Du réseau pour lequel elle convoyait des documents vers la Suisse, dès 1941, à ce jour de 1943 où les Allemands lui ont tiré dessus, en passant par le sommet du Mont-Blanc en 1946, Claire Laffly décrit sa vie comme « bien remplie ».


Claire Laffly a soufflé ses bougies mercredi dernier. Les 100 ans d’une femme exceptionnelle, avec un destin hors du commun. Photo V.C.
« La vie est belle », souffle Claire, assise confortablement dans sa chaise. La vieille dame vient de fêter ses 100 ans. Un siècle d’une vie incroyable, ponctuée d’aventures tragiques et magnifiques à la fois. Une femme avant-gardiste, née au début du siècle dernier qui n’a rien oublié malgré les années. « Je suis rentrée dans la Résistance en 1941. Un membre d’un réseau m’avait vu passer la frontière. Il m’a testé et m’a demandé : “Vous aimez les Allemands ?”. Je lui ai répondu : “Non !”. C’est de cette façon que je me suis retrouvé dans la Résistance. »
À 25 ans, Claire effectue ainsi des allers-retours entre la France et la Suisse, pour convoyer des documents. « Je ne cherchais pas à savoir ce que je transportais. Je sais uniquement que ça partait ensuite vers l’Angleterre. »

Soixante-dix ans se sont écoulés depuis, mais les souvenirs sont restés intacts. « Je faisais la traversée tous les 10 jours. Je m’habillais en paysanne pour ne pas éveiller les soupçons. Et je marchais sur la mousse pour ne pas faire de bruit. » De nuit, âgée d’une vingtaine d’années, elle conduisait de précieux documents pour le compte du réseau Bruno.

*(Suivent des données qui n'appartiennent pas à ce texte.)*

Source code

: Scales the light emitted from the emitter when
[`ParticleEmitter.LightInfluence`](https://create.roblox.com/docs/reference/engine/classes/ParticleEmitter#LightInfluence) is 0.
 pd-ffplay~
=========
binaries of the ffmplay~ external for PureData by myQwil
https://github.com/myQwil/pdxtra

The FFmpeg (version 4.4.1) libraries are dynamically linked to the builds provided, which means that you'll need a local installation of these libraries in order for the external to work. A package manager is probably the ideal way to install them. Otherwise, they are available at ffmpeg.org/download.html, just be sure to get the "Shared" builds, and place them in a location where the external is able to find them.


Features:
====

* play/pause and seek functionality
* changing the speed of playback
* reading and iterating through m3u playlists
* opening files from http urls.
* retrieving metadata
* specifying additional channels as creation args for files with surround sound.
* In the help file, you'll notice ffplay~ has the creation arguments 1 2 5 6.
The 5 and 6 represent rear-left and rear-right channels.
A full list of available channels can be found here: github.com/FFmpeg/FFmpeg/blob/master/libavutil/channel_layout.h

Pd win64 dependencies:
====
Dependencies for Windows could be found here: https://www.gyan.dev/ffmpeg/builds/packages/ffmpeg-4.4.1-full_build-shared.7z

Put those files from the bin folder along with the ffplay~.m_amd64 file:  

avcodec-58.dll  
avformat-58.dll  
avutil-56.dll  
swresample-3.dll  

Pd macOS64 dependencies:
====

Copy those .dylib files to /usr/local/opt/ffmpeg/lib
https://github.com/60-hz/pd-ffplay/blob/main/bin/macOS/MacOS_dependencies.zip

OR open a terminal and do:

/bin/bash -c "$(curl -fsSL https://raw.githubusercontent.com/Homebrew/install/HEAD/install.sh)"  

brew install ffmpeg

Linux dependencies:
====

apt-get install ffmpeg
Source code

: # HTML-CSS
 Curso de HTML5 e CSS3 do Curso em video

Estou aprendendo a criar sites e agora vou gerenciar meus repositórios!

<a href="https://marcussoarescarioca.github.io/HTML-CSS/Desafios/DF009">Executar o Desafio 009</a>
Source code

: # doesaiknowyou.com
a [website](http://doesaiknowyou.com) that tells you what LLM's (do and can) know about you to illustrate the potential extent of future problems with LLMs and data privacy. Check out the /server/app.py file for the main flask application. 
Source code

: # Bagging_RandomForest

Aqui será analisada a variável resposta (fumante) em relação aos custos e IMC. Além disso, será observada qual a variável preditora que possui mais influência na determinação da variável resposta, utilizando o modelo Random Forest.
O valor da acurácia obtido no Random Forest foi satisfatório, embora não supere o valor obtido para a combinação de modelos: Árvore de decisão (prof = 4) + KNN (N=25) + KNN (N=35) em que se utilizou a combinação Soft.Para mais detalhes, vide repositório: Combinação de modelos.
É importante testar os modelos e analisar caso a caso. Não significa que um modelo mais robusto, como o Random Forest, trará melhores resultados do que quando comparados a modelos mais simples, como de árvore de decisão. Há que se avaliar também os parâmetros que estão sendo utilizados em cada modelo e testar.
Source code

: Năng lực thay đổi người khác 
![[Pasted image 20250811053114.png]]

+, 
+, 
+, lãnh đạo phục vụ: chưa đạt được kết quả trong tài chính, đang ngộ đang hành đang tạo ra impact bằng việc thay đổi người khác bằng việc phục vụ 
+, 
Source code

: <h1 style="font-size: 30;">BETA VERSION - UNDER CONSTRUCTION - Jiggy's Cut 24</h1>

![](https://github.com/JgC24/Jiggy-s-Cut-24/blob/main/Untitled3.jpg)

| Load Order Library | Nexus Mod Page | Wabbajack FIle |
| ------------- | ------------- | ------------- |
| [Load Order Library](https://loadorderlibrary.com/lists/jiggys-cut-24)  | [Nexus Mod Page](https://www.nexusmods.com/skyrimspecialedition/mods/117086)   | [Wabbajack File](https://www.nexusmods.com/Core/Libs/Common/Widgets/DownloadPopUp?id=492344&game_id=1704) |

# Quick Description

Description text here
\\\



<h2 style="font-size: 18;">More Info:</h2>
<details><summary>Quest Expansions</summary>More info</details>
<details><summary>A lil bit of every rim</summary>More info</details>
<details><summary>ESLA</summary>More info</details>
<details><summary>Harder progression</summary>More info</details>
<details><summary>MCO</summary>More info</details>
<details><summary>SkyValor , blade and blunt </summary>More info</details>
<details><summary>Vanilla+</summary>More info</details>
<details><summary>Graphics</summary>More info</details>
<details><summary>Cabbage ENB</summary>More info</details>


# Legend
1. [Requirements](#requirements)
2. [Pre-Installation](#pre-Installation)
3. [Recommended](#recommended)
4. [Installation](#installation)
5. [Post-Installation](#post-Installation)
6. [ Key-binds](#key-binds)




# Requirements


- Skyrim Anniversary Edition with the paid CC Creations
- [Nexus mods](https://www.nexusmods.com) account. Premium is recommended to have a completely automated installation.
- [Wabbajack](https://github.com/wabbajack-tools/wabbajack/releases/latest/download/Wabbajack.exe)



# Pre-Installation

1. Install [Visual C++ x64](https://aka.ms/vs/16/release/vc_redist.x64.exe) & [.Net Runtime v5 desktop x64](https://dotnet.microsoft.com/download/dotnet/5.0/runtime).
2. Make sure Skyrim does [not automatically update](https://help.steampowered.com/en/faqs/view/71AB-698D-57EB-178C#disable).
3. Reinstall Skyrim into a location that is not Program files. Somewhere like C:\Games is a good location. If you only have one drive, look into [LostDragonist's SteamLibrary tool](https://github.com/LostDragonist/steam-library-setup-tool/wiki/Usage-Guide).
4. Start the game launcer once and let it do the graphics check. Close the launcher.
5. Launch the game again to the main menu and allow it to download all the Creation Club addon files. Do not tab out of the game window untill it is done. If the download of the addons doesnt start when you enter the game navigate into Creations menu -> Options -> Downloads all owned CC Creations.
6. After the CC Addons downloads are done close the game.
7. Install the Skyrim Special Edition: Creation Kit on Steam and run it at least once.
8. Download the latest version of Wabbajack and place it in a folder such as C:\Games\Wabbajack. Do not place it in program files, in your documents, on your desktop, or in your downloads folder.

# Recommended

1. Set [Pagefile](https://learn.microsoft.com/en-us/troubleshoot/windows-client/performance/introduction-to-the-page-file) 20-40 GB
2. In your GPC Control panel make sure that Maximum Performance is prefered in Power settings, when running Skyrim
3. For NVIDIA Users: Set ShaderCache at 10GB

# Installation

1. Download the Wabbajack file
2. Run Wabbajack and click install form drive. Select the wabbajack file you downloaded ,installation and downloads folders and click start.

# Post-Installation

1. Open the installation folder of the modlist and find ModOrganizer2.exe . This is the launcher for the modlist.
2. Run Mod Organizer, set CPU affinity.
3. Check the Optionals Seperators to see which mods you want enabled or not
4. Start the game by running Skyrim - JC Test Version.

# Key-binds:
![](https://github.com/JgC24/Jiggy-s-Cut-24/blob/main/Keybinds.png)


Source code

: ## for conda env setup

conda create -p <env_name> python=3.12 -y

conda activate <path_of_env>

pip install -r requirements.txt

Et quand on lui parle de cette peur, dont nous serions tous habités, elle répond avec ce sourire qui ne la quitte jamais : « Avec les années je me demande comme j’ai fait, mais à l’époque, je n’avais pas peur ».

« Ils m’ont tiré dessus »

Avec ses yeux brillants, elle se remémore ce 14 mars 1943, où elle a bien failli « y passer ».
« Je me rendais en Suisse, de nuit ; les soldats étaient en patrouille vers la frontière, au barrage du Refrain. J’ai entendu “Halte-là”. Bien évidemment, je ne me suis pas arrêtée », s’amuse Claire, malgré l’horreur de ce souvenir. « Je me suis jetée dans le Doubs. Et au mois de mars, l’eau n’est pas chaude ! Ils m’ont tiré dessus mais j’avais la chance d’être une très bonne nageuse. Je me suis cognée contre quelques pierres mais j’ai pu m’en sortir et regagner l’autre rive ».
S’en suivront deux ans de planque dans une famille suisse. « Des gens très gentils », qui l’ont hébergée jusqu’à la fin du conflit. Après la Seconde Guerre mondiale, Claire passera son permis en 1945. « J’avais réussi à trouver 2 litres d’essence, un exploit ! J’ai fait quelques kilomètres avec l’inspecteur et nous sommes tombés en panne… J’ai dû le repasser une seconde fois ».
En 1946, ce sera l’ascension du Mont-Blanc « avec une bande de copains ». Puis l’achat de l’hôtel de France avec sa sœur. Bref, une vie chargée de souvenirs et d’aventures incroyables.
Aujourd’hui Claire, qui vit à l’Ehpad du Larmont à Doubs, l’assure : « J’ai eu une vie assez complète. Et puis, tout le monde n’a pas 100 ans ! ». Entourée de sa famille, elle a soufflé ses cent bougies, mercredi dernier. Avec cette joie qui lui colle à la peau.